Reproduce everything from the start of the listing below down to the line containing "export const myFeature", changing "Feature Type Description" to "Feature Type Summary" and leaving all else as it stands.
┄┄┄┄┄┄
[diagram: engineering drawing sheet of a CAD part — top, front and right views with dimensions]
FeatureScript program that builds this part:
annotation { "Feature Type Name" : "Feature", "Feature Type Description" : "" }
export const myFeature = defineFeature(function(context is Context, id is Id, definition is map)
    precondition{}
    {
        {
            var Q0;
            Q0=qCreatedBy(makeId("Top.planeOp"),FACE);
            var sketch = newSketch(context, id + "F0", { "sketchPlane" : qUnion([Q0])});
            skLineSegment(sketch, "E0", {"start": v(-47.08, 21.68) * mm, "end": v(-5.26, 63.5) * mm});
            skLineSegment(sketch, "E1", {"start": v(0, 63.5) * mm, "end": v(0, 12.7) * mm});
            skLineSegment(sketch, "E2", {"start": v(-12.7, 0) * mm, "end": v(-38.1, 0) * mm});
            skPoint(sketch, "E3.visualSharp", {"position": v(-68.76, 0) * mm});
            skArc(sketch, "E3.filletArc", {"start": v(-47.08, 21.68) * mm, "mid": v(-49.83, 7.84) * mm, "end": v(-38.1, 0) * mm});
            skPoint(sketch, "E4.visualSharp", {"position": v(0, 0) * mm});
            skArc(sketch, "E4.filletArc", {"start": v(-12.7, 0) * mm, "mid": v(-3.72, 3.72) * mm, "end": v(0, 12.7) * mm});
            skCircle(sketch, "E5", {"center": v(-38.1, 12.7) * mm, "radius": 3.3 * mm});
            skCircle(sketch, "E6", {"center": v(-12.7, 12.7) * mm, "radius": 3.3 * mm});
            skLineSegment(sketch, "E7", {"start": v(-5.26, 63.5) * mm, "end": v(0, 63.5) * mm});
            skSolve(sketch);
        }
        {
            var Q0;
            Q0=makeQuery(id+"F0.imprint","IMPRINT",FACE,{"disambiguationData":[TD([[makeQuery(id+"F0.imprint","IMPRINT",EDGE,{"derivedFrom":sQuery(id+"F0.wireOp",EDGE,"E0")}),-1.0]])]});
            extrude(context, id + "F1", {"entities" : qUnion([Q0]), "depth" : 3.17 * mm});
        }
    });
┄┄┄┄┄┄
Solution for this exercise |
[diagram: engineering drawing sheet of a CAD part — top, front and right views with dimensions]
FeatureScript program that builds this part:
annotation { "Feature Type Name" : "Feature", "Feature Type Summary" : "" }
export const myFeature = defineFeature(function(context is Context, id is Id, definition is map)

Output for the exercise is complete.